Wir alle, jede Bürgerin und jeder Bürger, jede Politikerin und jeder Politiker, jeder, der hier seine Heimat hat, trägt dafür eine Mitverantwortung. Jeder an seinem Platz hat seinen Teil dazu beizutragen, dass in Wiesbaden ein Klima des inneren Friedens und der gegenseitigen Toleranz herrscht. Herausstehlen kann sich da niemand. Wie alle großen Projekte hat auch unser Mahnmal zum Namentlichen Gedenken eine lange Vorlaufzeit. Viele arbeiteten mit, von den ersten Visionen, Ideen und Konzepten über eine immer weiter konkretisierte Planung bis hin zur Errichtung, deren Beginn wir mit der heutigen Grundsteinlegung offiziell feiern. Unter der professionellen Regie der SEG fanden zahllose Arbeitsgruppensitzungen statt. Die Architektin, Frau Willecke, hat mit Ihrem Team einen hervorragen den Entwurf gestaltet. Viele Mitarbeiterinnen und Mitarbeiter der Stadtverwaltung, insbesondere das Stadtarchiv und das Stadtplanungsamt, haben engagiert mitgearbeitet. Das Mahnmal wäre undenkbar ohne die überaus wertvollen Beiträge der Jüdischen Gemeinde und des Aktiven Museums Spiegelgasse. Sie haben entscheidenden Anteil an Aussage, Zielsetzung und Sinn des Mahnmals. Allen, die mitwirkten und noch weiter mitarbeiten werden, gilt mein großer Dank.

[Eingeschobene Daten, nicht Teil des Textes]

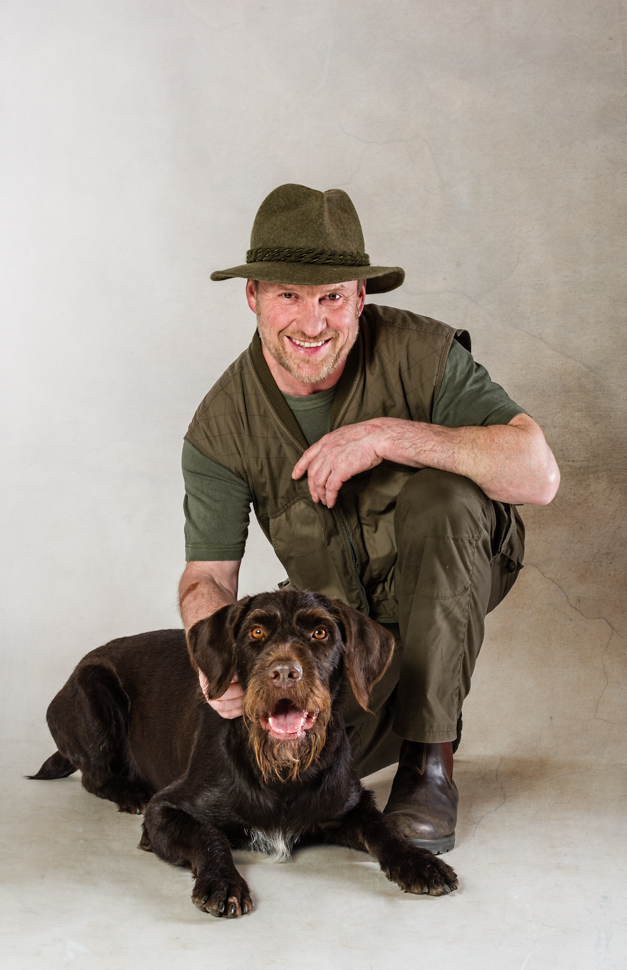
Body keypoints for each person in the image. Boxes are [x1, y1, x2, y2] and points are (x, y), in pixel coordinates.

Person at [178, 183, 559, 853]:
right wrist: (216, 671)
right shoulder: (219, 427)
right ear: (253, 296)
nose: (312, 323)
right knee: (291, 765)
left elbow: (538, 474)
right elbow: (207, 578)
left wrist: (391, 436)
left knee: (442, 497)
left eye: (331, 297)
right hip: (352, 626)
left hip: (460, 558)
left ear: (360, 297)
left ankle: (429, 763)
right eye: (289, 296)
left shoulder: (423, 353)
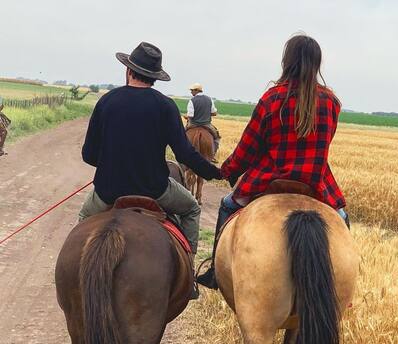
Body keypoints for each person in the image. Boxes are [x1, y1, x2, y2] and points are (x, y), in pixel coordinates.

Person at [197, 34, 349, 289]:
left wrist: (228, 170)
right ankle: (342, 287)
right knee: (342, 219)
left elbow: (248, 147)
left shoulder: (272, 98)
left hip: (270, 180)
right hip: (315, 183)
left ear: (287, 61)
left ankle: (215, 271)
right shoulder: (331, 102)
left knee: (226, 205)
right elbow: (324, 143)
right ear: (316, 63)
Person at [79, 42, 221, 262]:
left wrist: (114, 163)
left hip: (108, 190)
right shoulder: (166, 106)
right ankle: (190, 268)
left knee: (84, 217)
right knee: (192, 208)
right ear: (155, 77)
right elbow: (185, 154)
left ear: (129, 70)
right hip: (155, 190)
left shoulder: (106, 101)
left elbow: (88, 154)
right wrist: (214, 172)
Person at [185, 83, 221, 158]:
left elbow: (190, 115)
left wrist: (186, 116)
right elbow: (214, 113)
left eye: (192, 90)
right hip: (206, 124)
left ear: (196, 90)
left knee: (181, 136)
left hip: (193, 124)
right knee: (217, 137)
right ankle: (212, 155)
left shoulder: (192, 100)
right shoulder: (209, 99)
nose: (191, 92)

Einen Namen will ich ganz besonders nennen. Für Angelika Thiels, meiner Vorgängerin im Amt des Stadtverordnetenvorstehers, war das Mahnmal zum Namentlichen Gedenken eine Herzensangelegenheit. Mit ihrer ganzen Kraft, mit großer Leidenschaft und mit der ihr eigenen unbändigen Energie hat sie dieses Projekt vorangetrieben. Leider darf sie die heutige Grundsteinlegung nicht mehr erleben. Angelika Thiels hat immer betont, wie froh sie sei, dass das Projekt in großer überparteilicher Übereinstimmung realisiert wird und nicht Gegenstand eines kleinlichen Parteienstreits ist. Diesen Konsens hielt sie dem Respekt vor den Opfern geschuldet. Dass ein solcher Konsens in unserem Stadtparlament dauerhaft entstanden ist, verdanken wir der Überzeugungskraft und der persönlichen Integrität von Angelika Thiels. Mit ihrem Namen wird dieses Bauwerk untrennbar verbunden sein.